Page text:
Police: Extended lodging sites near Dayton Mall pose challenges

The traffic and number of businesses in Dayton Mall area pose challenges to law enforcement, among them heroin issues within the several extended lodging sites there, authorities said.

Miami Twp.’s population of nearly 30,000 swells to about three times that amount in the daytime and thefts and shoplifting are by far the most common crimes in the mall area, police said.

But "in terms of public health, our biggest problems in that area are the extended stay hotels and the associated heroin epidemic in the United States today," Capt. John Magill of the Miami Twp. Police Department.

RELATED: Other high-profile crimes in the Dayton Mall area.

Magill said the Hawthorn Suites By Wyndam Miamisburg/Dayton Mall South where three suspects are accused of trying to hit officers with a car Thursday is "not a high crime area in comparison" to other extended stay spots in the Ohio 725/741 corridor near Interstate 75.

Directive: In the news article about the Dayton Mall area, which crimes do police say are the most common there?

Information supplied:
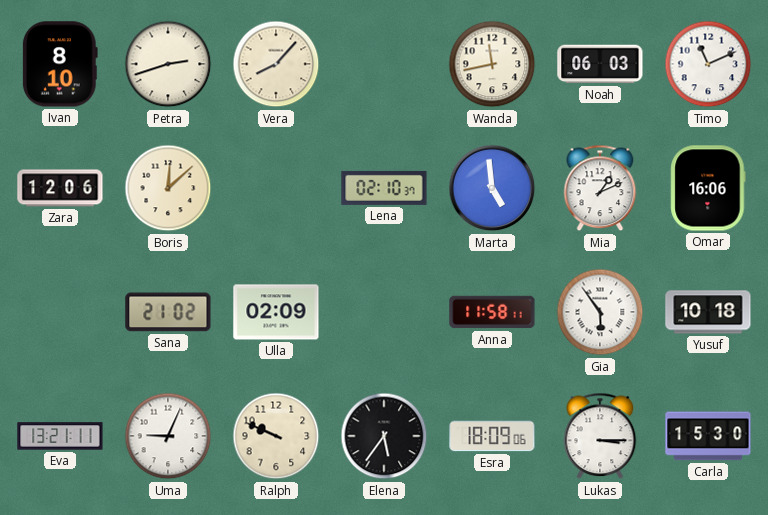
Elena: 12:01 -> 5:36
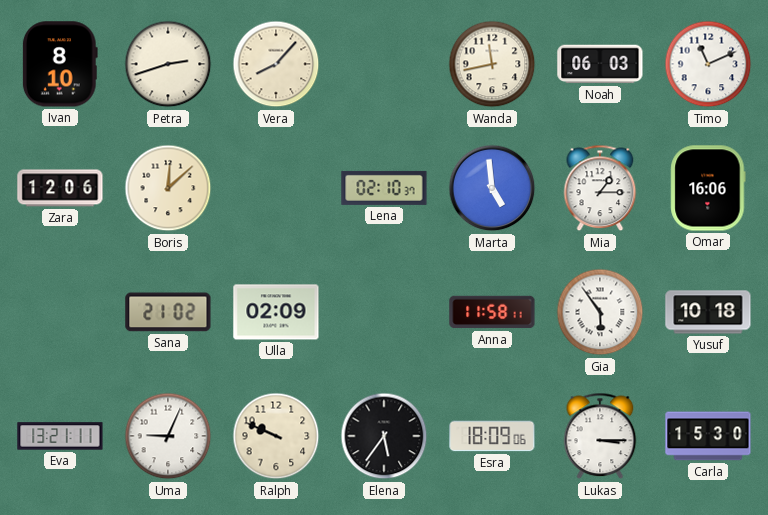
Mia: 1:11 -> 1:15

Finished answer: Thefts and shoplifting.